Neruda Quotes

  • Senador: I'm talking to you, sir!

    Pablo Neruda: I'm listening, Senator.

    Senador: Are you Neruda or aren't you?

    Pablo Neruda: I am.

    Senador: Good, because two months ago your name was Ricardo Reyes. Why did you change your name? Did you steal something?

  • Pablo Neruda: [discussing President Videla with his fellow Senators] We all elected him, Senator. Regrettably, we all did. All of us idiots in this room elected him.

  • Óscar Peluchonneau: [voiceover about the intellectual leftist party guests at the Neruda house] They don't know what it is to sleep on the floor. But they're all reds. If we had a Bolshevik revolution, they would be the first to run away.

  • Óscar Peluchonneau: [voiceover about the Nerudas] And his wife. I don't get her. An Argentinian aristocrat educated in Paris, who wound up tutoring this railway worker's son.

  • Óscar Peluchonneau: [voiceover about Neruda] Many women must imagine he makes love with a rose in his teeth. And that after kissing them, he runs off to write new love poems, inspired by them. He's the king of love.

  • Óscar Peluchonneau: [voiceover] People say Chile is an island and that the Andes are like a second sea. A gigantic wave that never breaks. On the other side there's a strange flat land called Argentina.

  • Escolta en frontera Argentina: If you have two names, you can't leave the country.

  • Pablo Neruda: [voice-over, reading inscription in paperback novel left for his pursuer] Rise and be born with me, policeman brother.

  • Óscar Peluchonneau: [voiceover about the Pisagua concentration camp] I even have a truck, and a zoo in the middle of the desert. Those who try to escape turn into pillars of salt. But no one ever escapes, because the prison captain is a blue-eyed fox. His name is Augusto Pinochet.

  • Pablo Neruda: Police novels help me forget the police are after me.

  • Óscar Peluchonneau: [voiceover while looking at a statue of Olivier Peluchonneau in police headquarters] Thanks, Dad.

  • Óscar Peluchonneau: [to Delia] I'm not a supporting character.

  • Óscar Peluchonneau: [into microphone during a national radio broadcast] Hello Chile. The poet is a public menace, and an unforgettable lover.

  • Álvaro Jara: What you want is a great escape.

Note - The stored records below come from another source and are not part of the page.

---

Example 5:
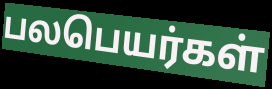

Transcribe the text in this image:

பலபெயர்கள்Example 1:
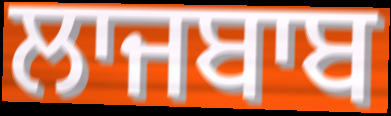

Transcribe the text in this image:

ਲਾਜਬਾਬ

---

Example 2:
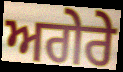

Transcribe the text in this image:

ਅਗੇਰੇ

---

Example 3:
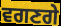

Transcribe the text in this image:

ਵਗਣਗੇ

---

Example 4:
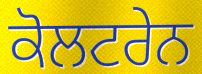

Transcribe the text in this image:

ਕੋਲਟਰੇਨ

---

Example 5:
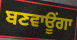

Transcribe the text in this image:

ਬਣਵਾਊਂਗਾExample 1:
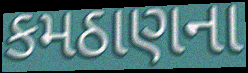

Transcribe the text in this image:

કમઠાણના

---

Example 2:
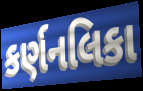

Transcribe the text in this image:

કર્ણનલિકા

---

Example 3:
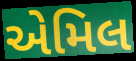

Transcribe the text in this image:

એમિલ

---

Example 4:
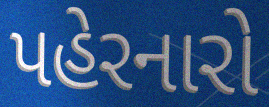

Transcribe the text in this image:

પહેરનારો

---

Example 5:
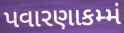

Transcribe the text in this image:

પવારણાકમ્મંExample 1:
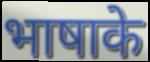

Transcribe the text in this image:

भाषाके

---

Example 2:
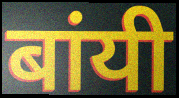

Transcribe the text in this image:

बांयी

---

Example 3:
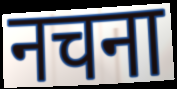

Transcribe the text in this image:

नचना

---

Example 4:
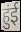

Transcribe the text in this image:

हुंई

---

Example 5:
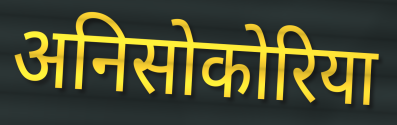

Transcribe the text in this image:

अनिसोकोरियाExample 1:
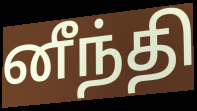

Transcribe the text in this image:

னீந்தி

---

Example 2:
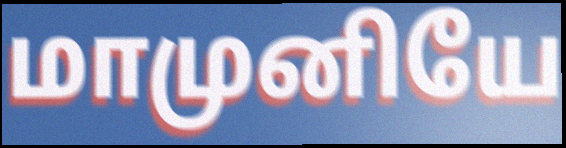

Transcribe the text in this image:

மாமுனியே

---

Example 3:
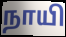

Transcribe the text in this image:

நாயி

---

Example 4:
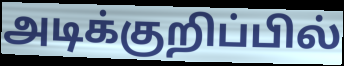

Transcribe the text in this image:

அடிக்குறிப்பில்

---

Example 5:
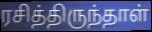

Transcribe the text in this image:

ரசித்திருந்தாள்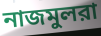
নাজমুলরাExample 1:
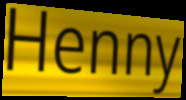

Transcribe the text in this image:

Henny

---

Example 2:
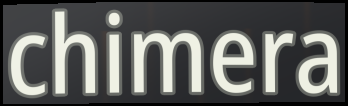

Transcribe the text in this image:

chimera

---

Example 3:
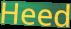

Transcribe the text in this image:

Heed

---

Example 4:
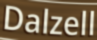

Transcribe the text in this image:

Yes?

    Pablo Neruda: I won't play the fascists' game. I'll become their worst nightmare. In order to do that, I need to be a popular giant.

    Álvaro Jara: You can't do that.

    Pablo Neruda: I already have.

    Álvaro Jara: No, you can't. People would say you used this persecution to become a saint. That we were never actually oppressed. That we like to play the victim. That we like to suffer. But they're killing us, for real. Look. I only ask you to be a bit more humble. Good luck on your journey.

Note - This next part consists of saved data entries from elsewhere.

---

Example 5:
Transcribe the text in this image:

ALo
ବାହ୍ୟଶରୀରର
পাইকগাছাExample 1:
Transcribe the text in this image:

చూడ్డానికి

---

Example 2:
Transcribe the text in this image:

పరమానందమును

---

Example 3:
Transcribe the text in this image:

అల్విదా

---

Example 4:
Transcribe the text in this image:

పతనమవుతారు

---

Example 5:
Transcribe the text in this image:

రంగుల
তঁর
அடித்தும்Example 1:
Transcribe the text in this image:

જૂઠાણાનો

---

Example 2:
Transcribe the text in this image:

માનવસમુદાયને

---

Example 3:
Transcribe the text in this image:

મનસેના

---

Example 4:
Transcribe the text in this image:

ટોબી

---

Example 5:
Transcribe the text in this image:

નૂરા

  • Delia del Carril: [to Neruda] Being with you is beautiful. It's like living on a tree-lined street.

  • Pablo Neruda: [to Delia] Little ant, I thought I'd die with you. You've given me everything. Without you, I wouldn't be me.

  • Óscar Peluchonneau: [voiceover] The poet gave them words to tell about their lives. Their harsh lives. And these words gave meaning to their nightmares. That's why he did it. To give them a voice. They will quote him each time history tramples them. They don't remember the love poems. They remember the poems of rage. Unrecognizable poems. Poems of an imaginary future.

  • Gabriel González Videla: [describing Neruda to his staff] During my campaign, this man would pull a piece of paper out of his pocket and ten thousand workers would go silent to hear him recite poetry in that voice of his.

  • Pablo Neruda: To write well, one must know how to erase.

  • Óscar Peluchonneau: [voiceover] The poet has the fever of artistic spirits, who tend to think the world is something they imagined.

  • Arturo Alessandri: You and your communist comrades were so thirsty for power that you let yourself be fooled by a three-penny populist.

    Pablo Neruda: What's wrong with having ambitions of power? It's our turn now. We are entitled to aspire to La Moneda.

    Arturo Alessandri: How will you govern?

    Pablo Neruda: With a democracy of Soviets of soldiers, workers and peasants.

    Arturo Alessandri: God help us all. The palace will be covered in peanut shells and broken bottles. They'll write laws with spelling mistakes.

    Pablo Neruda: Perhaps. But the cemeteries won't be filled with executed political prisoners.

    Arturo Alessandri: Senator, please.

    Pablo Neruda: You think the way to defeat communism is to push us into exile. To put us in jail. But allow me to offer some advice. The solution is to kill us all. Kill us. That will solve your problem.

    Arturo Alessandri: Don't say that again. Some may be tempted to try.

    Pablo Neruda: Who's going to? You?

    Arturo Alessandri: I'll consider it.